Pés frios

Notícias Magazine

Querido Júlio, eis os resquícios de uma não relação…

Tenho os pés frios e não os consigo aquecer, pensou ela, pela quinta vez, naquela semana. Sempre que se deitava, lembrava-se dele e da última sms que tinham trocado e do tempo que já tinha passado à espera de resposta. Pela quinta noite consecutiva a resposta dele não aparecia. Ela tentava, obsessivamente, encontrar uma mensagem através das redes sociais e nos e-mails, achando que talvez pudesse ter ido parar a outro local. Repetia, insistentemente, as ações de busca ao deitar, o que a deixava com uma insónia profunda que a impedia de adormecer. Apetecia-lhe gritar de fúria! Tinha prometido a si própria que naquela noite não iria repetir esse comportamento. Deixou, propositadamente, o smartphone ficar sem bateria e o carregador no carro. Mas a ansiedade era demasiada. Não resistiu, vestiu o casacão e foi de pijama ao carro apanhar o carregador e a agenda de papel onde guardava os números todos e repetiu, mais uma vez, aquela obsessiva ação.

Como era possível, ele ter estado horas a fio a trocar mensagens tão intensas com ela e, de repente, ter-se «calado». As primeiras horas sem notícias dele eram fáceis de suportar. Ela dizia para si própria que ele estaria a fazer algo de muito importante, que tinha ficado sem bateria ou que estava num evento especial. Mas as horas iam passando e a falta de contacto tornava-se insuportável. Ainda se sentia pior porque era sexta-feira. E a seguir à sexta surgia o infindável fim de semana em que ele emudecia, porque estava com a mulher e as filhas, período em que existia uma espécie de pacto silencioso, que definia que o fim de semana era para a família e que por isso não podia ser incomodado.

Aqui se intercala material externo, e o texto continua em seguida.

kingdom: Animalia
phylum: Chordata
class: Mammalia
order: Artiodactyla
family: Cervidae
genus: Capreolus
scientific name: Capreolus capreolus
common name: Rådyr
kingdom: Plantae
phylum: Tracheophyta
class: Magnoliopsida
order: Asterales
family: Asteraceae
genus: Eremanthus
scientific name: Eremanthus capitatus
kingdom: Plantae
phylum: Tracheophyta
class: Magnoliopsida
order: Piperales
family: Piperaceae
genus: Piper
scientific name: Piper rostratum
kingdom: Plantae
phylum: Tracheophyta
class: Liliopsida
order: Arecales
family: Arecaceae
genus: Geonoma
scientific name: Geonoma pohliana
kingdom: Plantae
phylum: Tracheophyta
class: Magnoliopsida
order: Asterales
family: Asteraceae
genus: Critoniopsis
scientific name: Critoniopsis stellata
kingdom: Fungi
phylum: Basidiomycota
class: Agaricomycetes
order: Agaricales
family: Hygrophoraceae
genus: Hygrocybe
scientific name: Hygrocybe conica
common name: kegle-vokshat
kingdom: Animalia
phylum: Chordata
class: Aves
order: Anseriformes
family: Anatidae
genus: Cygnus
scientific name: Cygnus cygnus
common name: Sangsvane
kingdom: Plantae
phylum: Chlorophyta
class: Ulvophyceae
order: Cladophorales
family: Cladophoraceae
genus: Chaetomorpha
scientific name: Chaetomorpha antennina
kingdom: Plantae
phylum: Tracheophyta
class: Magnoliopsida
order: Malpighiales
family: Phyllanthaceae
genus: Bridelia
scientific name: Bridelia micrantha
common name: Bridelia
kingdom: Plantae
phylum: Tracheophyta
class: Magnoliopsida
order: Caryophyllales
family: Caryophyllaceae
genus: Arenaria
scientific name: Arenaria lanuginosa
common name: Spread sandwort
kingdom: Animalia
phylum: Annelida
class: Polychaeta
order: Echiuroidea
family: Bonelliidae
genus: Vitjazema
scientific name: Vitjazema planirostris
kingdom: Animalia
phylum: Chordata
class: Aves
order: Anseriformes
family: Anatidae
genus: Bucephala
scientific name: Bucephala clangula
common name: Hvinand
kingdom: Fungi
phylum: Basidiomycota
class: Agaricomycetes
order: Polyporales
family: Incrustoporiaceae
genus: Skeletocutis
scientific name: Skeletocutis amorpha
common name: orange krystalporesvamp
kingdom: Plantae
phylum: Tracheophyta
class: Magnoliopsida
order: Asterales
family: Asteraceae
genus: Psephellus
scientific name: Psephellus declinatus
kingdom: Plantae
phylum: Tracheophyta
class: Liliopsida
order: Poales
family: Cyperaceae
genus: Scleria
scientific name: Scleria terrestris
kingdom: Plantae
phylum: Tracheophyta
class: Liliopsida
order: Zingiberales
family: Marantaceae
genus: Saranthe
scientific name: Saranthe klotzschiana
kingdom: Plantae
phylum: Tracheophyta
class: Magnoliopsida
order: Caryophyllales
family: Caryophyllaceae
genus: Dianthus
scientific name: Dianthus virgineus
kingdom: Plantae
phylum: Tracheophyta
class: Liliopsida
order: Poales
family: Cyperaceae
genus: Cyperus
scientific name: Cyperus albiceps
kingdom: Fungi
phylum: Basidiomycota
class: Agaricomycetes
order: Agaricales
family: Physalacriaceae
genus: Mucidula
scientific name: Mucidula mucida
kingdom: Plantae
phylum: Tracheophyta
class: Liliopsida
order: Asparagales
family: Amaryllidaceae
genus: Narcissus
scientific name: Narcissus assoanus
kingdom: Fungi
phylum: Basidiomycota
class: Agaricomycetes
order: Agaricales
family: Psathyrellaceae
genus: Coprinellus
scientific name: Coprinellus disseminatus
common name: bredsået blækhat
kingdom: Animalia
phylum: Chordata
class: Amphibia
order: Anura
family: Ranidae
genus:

Mas nem sempre tinha sido assim. Quando ele tinha saudades dela, mandava mensagens, perguntava-lhe coisas, exigia respostas, e ela parava tudo o que estava a fazer, e respondia-lhe feliz, porque naquele fim de semana ele estava a pensar nela, estava a transgredir para além do pacto. Estas comunicações de fim de semana enchiam-lhe a alma e as expectativas. Mas rapidamente caíam por terra. Depois destas trocas de mensagens ele resguardava-se no seu silêncio como se tivesse de «penar» pelo pecado cometido.

Naquele dia, ela estava a sentir as coisas de outra maneira, a ansiedade era demasiada e sentia uma angústia que lhe dificultava a respiração. Aquela perturbação física foi o motivo que a levou a decidir que não valia a pena continuar naquele jogo. Afinal de contas não o amava, não estava apaixonada, não achava que ele fosse um homem especial, não era sequer bonito e, no fundo, era apenas um homem casado com família e com falta de coragem para ser realmente feliz.

Afinal, ele não passava de um homem medroso e sem tomates. Foi ao frigorífico e tirou um iogurte de frutos silvestres e juntou-lhe sementes de chia. Fez meia dúzia de alongamentos, tomou um duche quente e deitou-se.

A partir daquele momento sentiu-se livre, os pés ficaram quentes e pensou: quem não quer ser feliz não merece quem o quer.